Bush's Kyoto Protocol
February 15, 2002A year after withdrawing from the Kyoto environmental treaty to international scorn, United States President George W. Bush plans to unveil a gas and emissions pact which will steer the environmental path his country will take in the next decade.
The White House wants to "slow, stop and then, as the science justifies, reverse emission growth," according to excerpts from the proposal Bush will present before the National Oceanic Atmospheric Administration on Thursday.
The plan will set goals for greenhouse gas cuts based on US economic growth, while giving firms incentives for sticking to them.
Economic risk was one of the reasons Bush pulled out of Kyoto shortly after taking office in 2001.
The European Union, at the time highly critical of Bush, on Thursday responded cautiously to his new proposal.
"It is positive that the US administration is realizing that there needs to be something done about climate change," said EU Commission spokeswoman Pia Ahrenkilde-Hansen. "But we feel that the multilateral approach is the best way to face up to this tremendous challenge."
Emissions cuts
Scientists have warned that emissions, of carbon dioxide in particular, are trapping heat in the earth’s atmosphere, raising temperatures faster than at any other time in history.

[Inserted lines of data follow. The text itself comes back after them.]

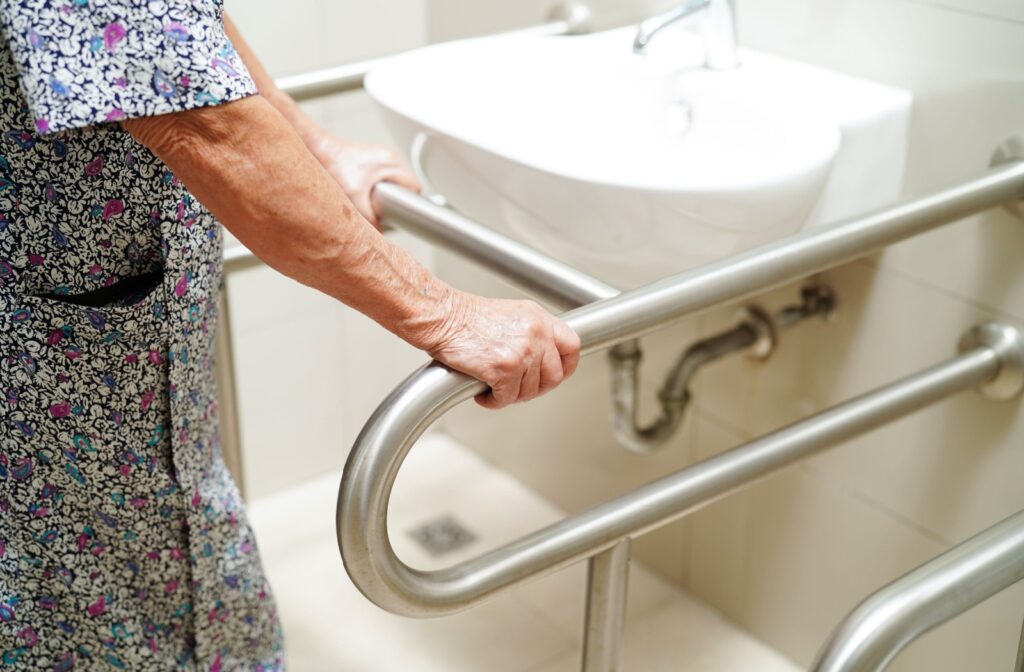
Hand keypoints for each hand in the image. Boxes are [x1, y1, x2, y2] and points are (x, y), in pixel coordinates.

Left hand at [311, 135, 420, 227]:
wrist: (317, 149)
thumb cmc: (333, 164)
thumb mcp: (355, 198)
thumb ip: (369, 218)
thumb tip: (378, 232)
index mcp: (391, 162)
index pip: (415, 187)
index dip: (410, 202)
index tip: (402, 212)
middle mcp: (389, 155)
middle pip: (406, 184)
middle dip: (398, 198)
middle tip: (384, 207)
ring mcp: (380, 154)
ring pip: (394, 179)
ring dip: (387, 191)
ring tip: (373, 198)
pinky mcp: (370, 157)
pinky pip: (383, 174)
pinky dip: (378, 184)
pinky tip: (365, 190)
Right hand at [425, 293, 581, 409]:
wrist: (442, 317)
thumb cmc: (466, 318)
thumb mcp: (511, 315)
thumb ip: (531, 334)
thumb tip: (540, 360)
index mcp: (539, 318)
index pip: (572, 346)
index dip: (567, 366)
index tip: (557, 375)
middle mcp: (536, 333)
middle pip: (555, 376)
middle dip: (536, 389)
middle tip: (517, 388)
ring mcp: (522, 352)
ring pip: (530, 391)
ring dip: (511, 395)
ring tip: (494, 387)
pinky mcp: (504, 368)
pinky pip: (507, 398)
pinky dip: (494, 401)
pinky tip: (483, 392)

The 15 member states of the European Union plan to cut emissions by 8 percent of their 1990 levels. The United States, under Kyoto, were to cut 7 percent.
Bush criticized the Kyoto's deal's faith in disputed scientific theories. His new plan, he said, would cut emissions by 18 percent over the next 10 years, levels comparable to Kyoto. He also said it would spur economic growth by creatingg incentives for investment in environmentally-sound technology.
Making economic sense
"This new approach is based on the common sense idea that sustainable economic growth is the key to environmental progress – because it is growth that provides the resources for investment in clean technologies," he said.
Critics said his new proposal was done for the benefit of the oil companies who are among his biggest campaign backers.
Carl Pope of the American environmental group the Sierra Club called the proposal a "sweetheart deal to the corporate polluters that funded his campaign."